Dans la Légende dorée, Jacques de Voragine, évêque de Gênes, décrit ainsi la Tarasque : « En ce temps, avoit en ung boys sur le Rosne, entre Arles etAvignon, ung dragon, demy beste et demy poisson, plus gros que ung beuf, et plus long que ung cheval. Et avoit les dents aguës comme une espée, et estoit cornu de chascune part, et se tapissoit en l'eaue, et tuoyt les passans, et noyoit les nefs… « Et quand on le suyvoit par une espace de temps, il mettoit hors l'ordure du ventre, ainsi comme ung dart et brusloit tout ce à quy il touchoit. Et Marthe, à la prière du peuple, alla là, et le trouva mengeant ung homme en sa bouche. Et lors getta dessus »uy l'eaue benoiste, et luy monstra une croix : et fut tantost vaincu, et se tint comme une brebis, et lors Marthe le lya de sa sainture. Et fut tantost tué du peuple à lances et à pierres, et ce dragon estoit appellé, de ceulx du pays, Tarascon, Tarasconus. »

Louis Dumont, dans son livre La Tarasque, essai de description d'un fait local d'un point de vue ethnographique, a étudié minutieusement la tradition millénaire qui commémore la soumission de ce dragon dévorant à sainte Marthe. Le chanoine Bovis la décrit ainsi : « Elle était de la grosseur d'un taureau, ayant la teste d'un lion, le crin d'une jument, les dents comme des épées, le dos tranchant comme une faux, la queue couleur de vipère. Elle était couverte d'écailles comme une tortue ». Mais la Tarasque que l'on sort actuellement pour la fête annuelle est d'un aspect beaucoup plus débonnaire.

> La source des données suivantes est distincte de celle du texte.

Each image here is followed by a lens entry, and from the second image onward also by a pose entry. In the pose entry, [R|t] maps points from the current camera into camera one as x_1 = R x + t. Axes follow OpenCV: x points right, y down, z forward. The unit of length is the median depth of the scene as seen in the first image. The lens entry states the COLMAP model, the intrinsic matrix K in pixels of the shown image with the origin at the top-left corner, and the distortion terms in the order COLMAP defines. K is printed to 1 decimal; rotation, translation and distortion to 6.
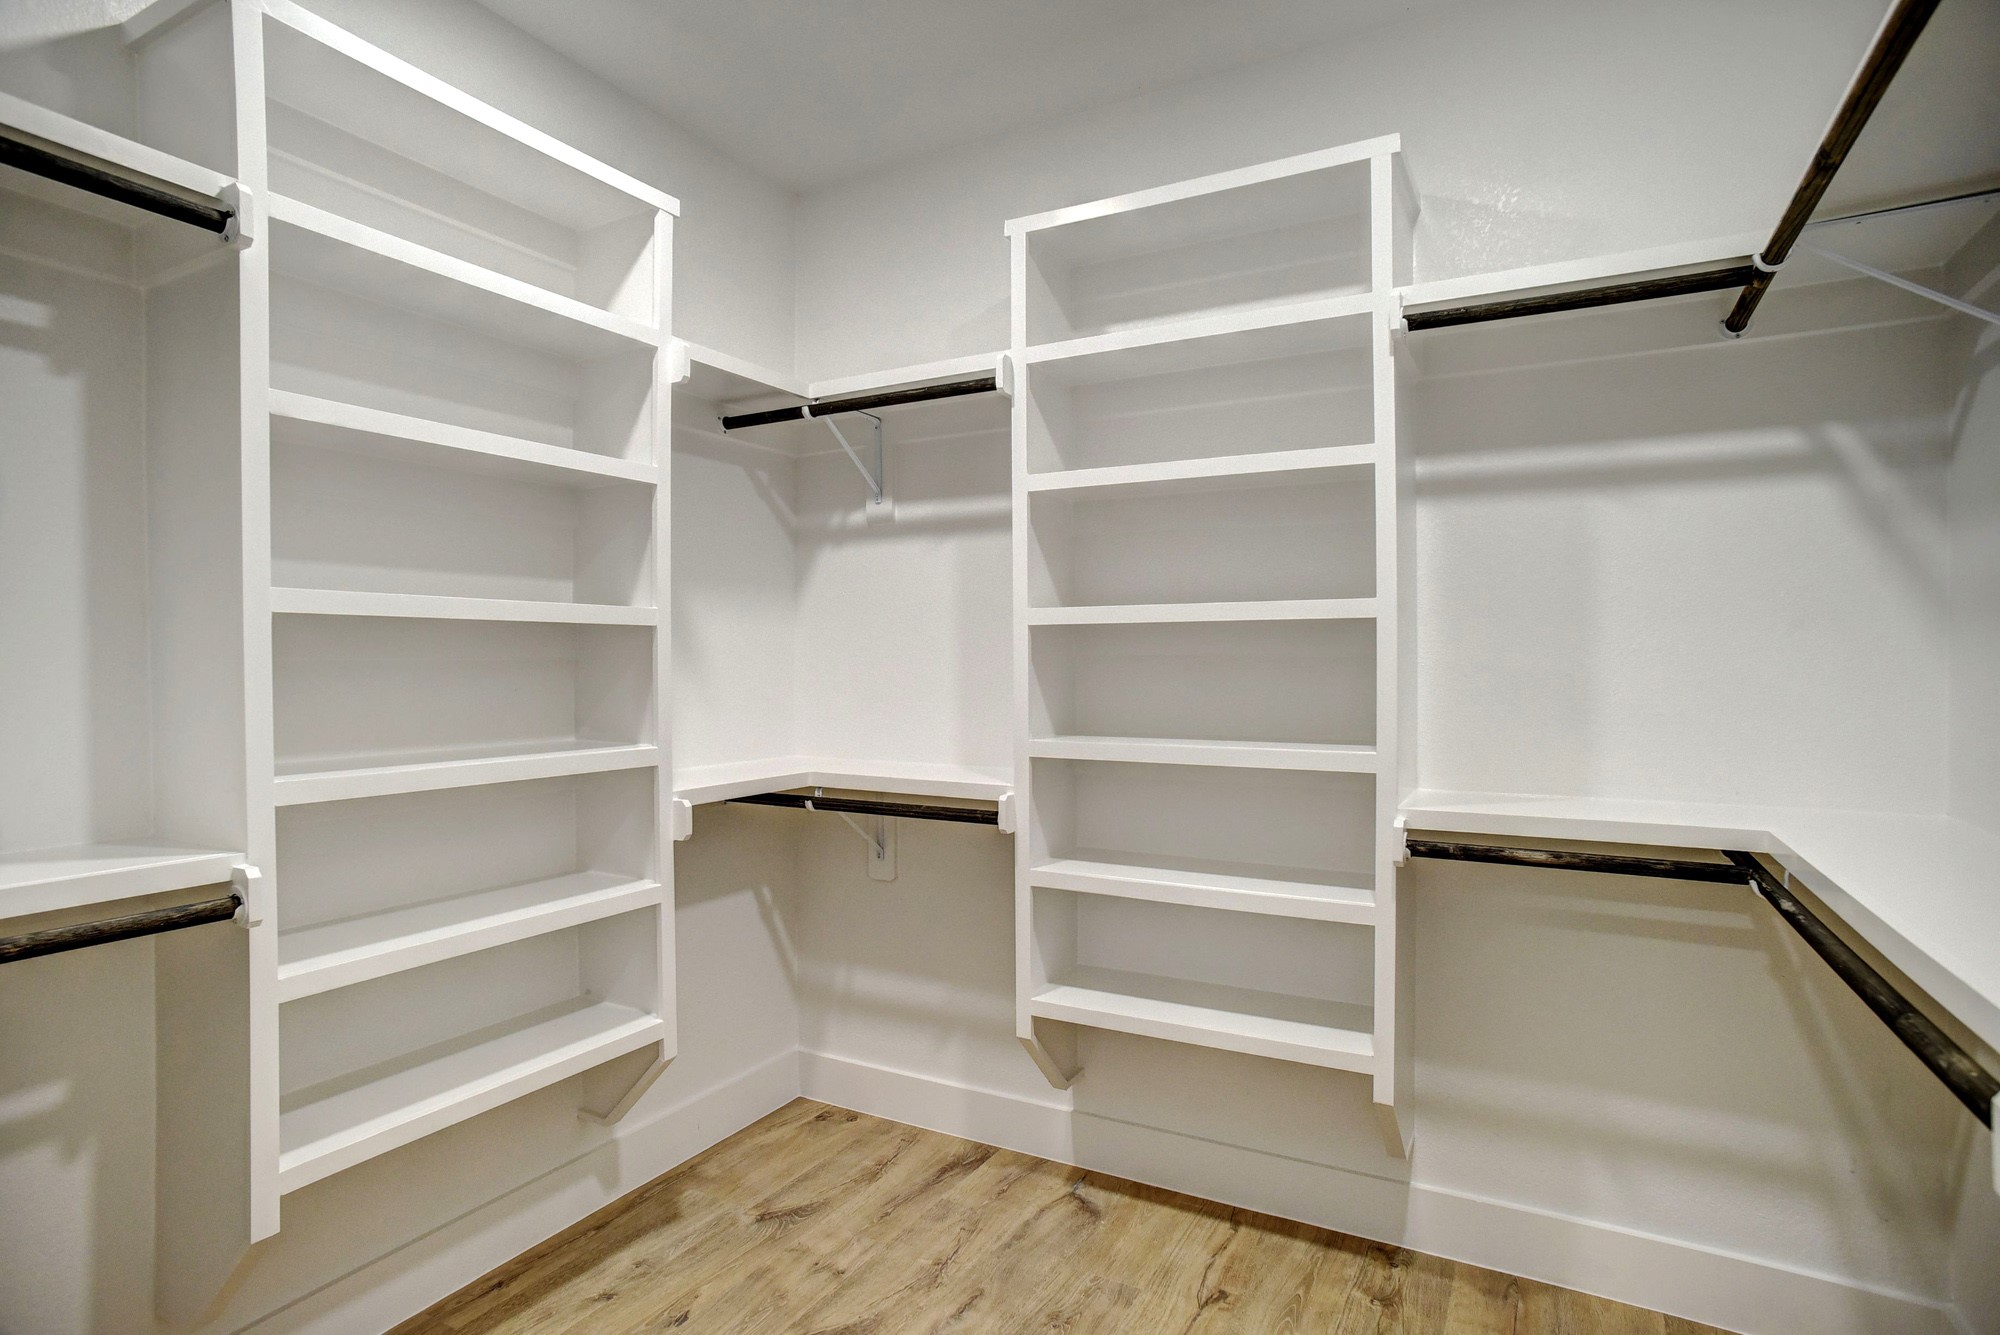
lens RADIAL K [[1049.6, 0, 1000.0], [0, 1049.6, 667.5], [0, 0, 1]] dist [-0.069279, 0.047915]
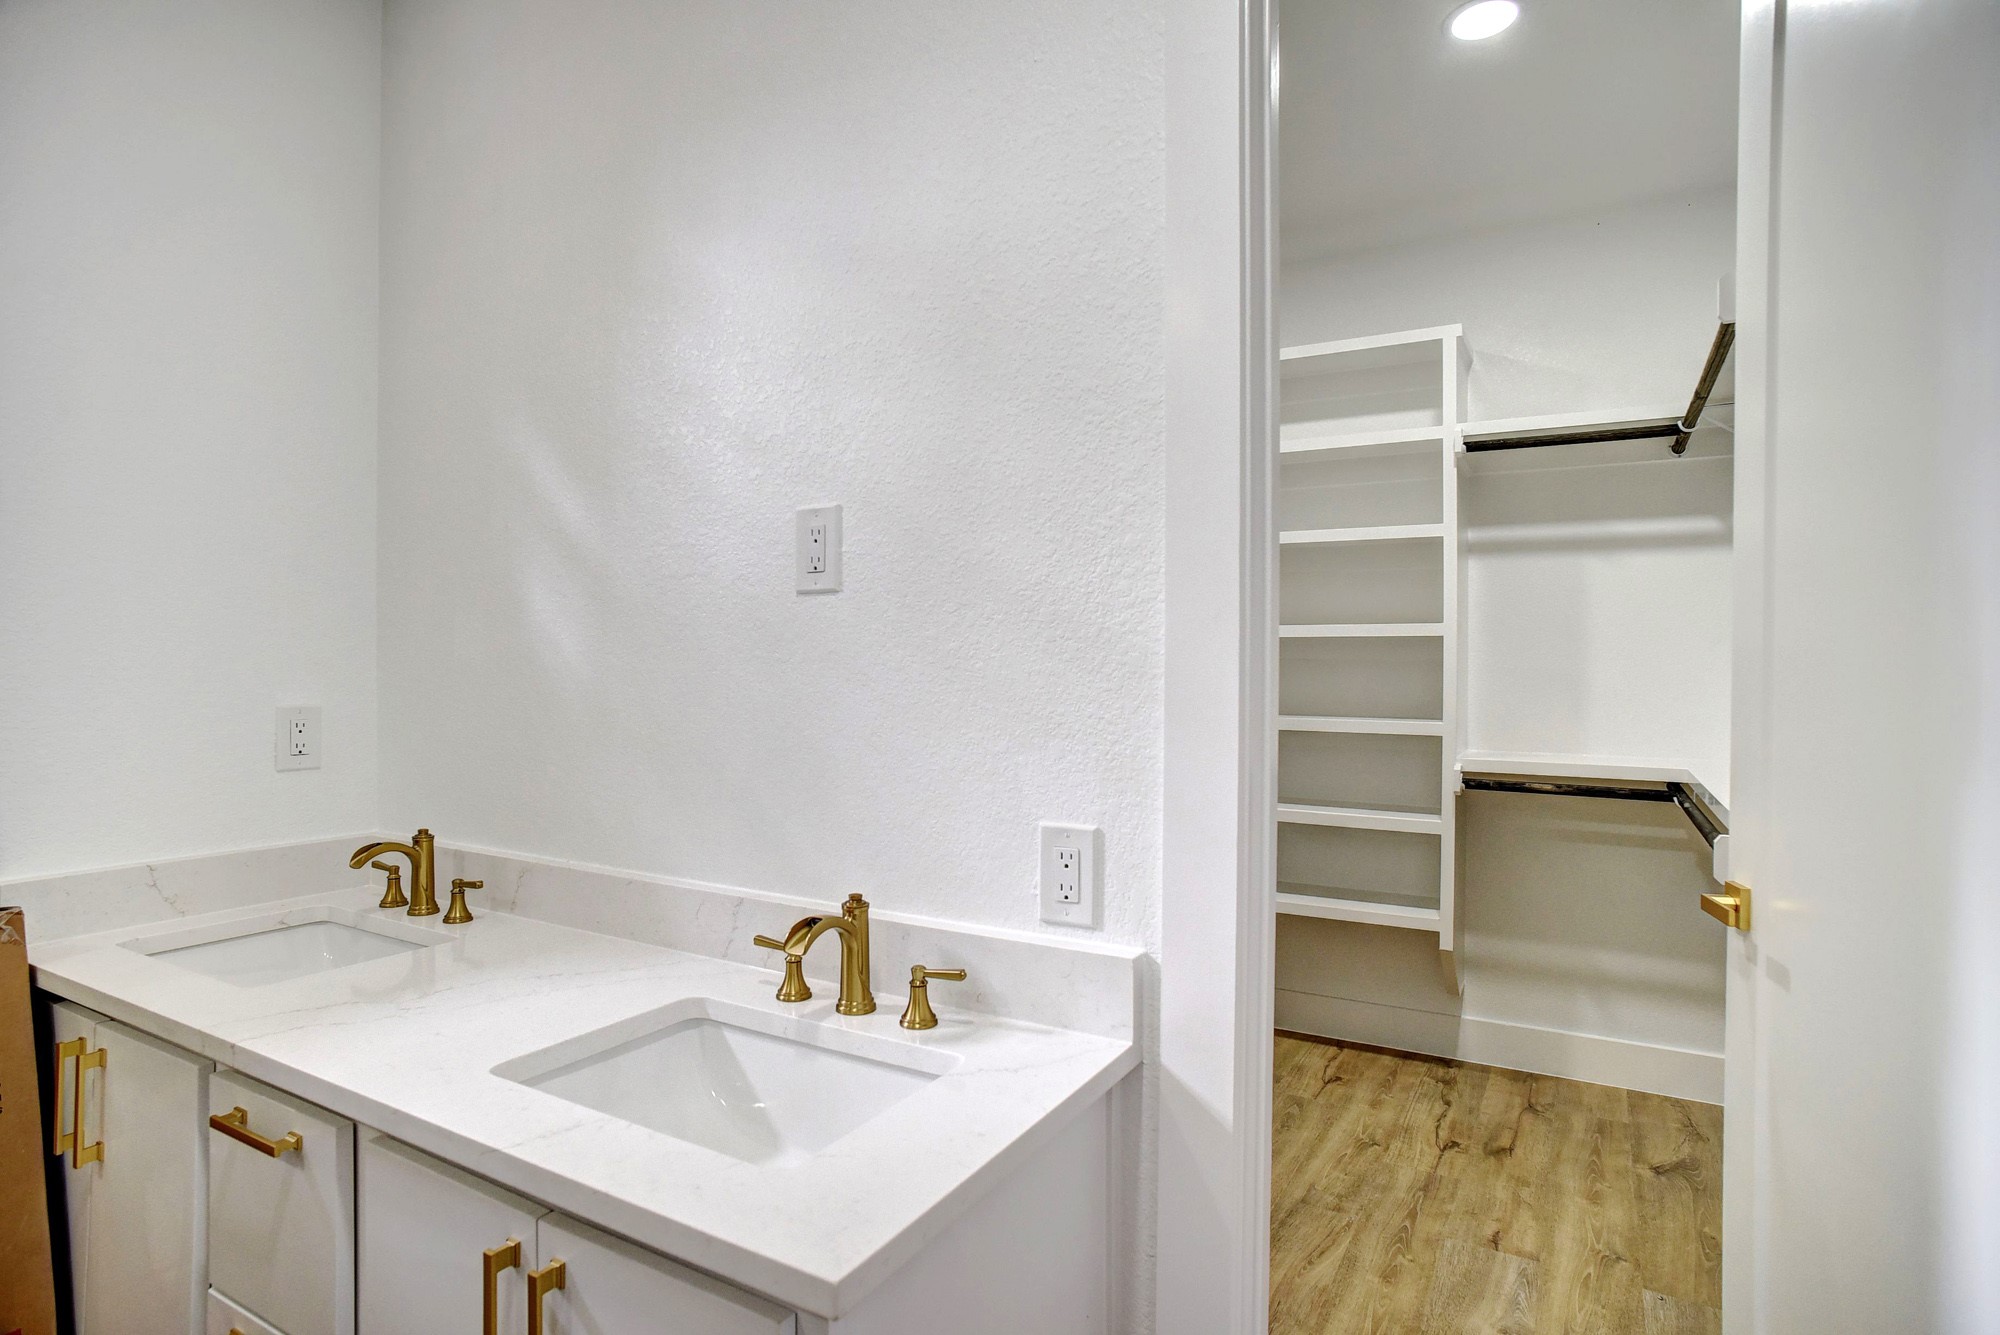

Le Drac par exemple, qui se jette dans l'Isère à Grenoble, était souvent cause d'inondation, et un ancien dicton dauphinois dit : « Lo serpen e lo dragon Mettron Grenoble en savon. Il en lessive les rives ! »13.

Coulobre

Le Coulobre (du latin coluber) est une couleuvre ailée provençale qui vit dans les eaux de la Sorgue près de Fontaine-de-Vaucluse14. Cette créature est réputée s'unir avec des dragons qui l'abandonnent ensuite, la forçant à élever seule les petites salamandres noires dont elle accouche. Elle cherche désespérément un nouvel époux et un père pour ses enfants mais sa laideur repousse tous les prétendants. Pétrarque aurait été attaqué par l'une de ces créatures jalouses alors qu'il se trouvait au bord de l'eau avec sa bien-aimée : il tua lé monstre d'un coup d'épée mais sa femme mourut ensuite de la peste. Le Coulobre est mentionné comme étant le dragon sorti de la grotte de la fontaine de Vaucluse d'où sourd la Sorgue. Celle de Bagnols-sur-Cèze dans le Garda sept têtes et sept queues.

 

Wyvern

Cette créature légendaire est semblable à un dragon mais ne possédant que deux pattes. Son corps est principalement celui d'un dragon avec des pattes d'aigle, des ailes semblables à celles d'une chauve-souris et une queue de serpent barbelée.

Elle est quelquefois représentée crachant du feu et on la décrit parfois avec une tête de coq (la rapprochant alors de la Cockatrice) mais plus souvent de serpent.

Son nom est issu du latin vipera qui signifie vipère.

Il existe des variantes du Wyvern qui sont la Merwyvern (avec une queue de poisson) et le Lindworm (sans patte ni aile).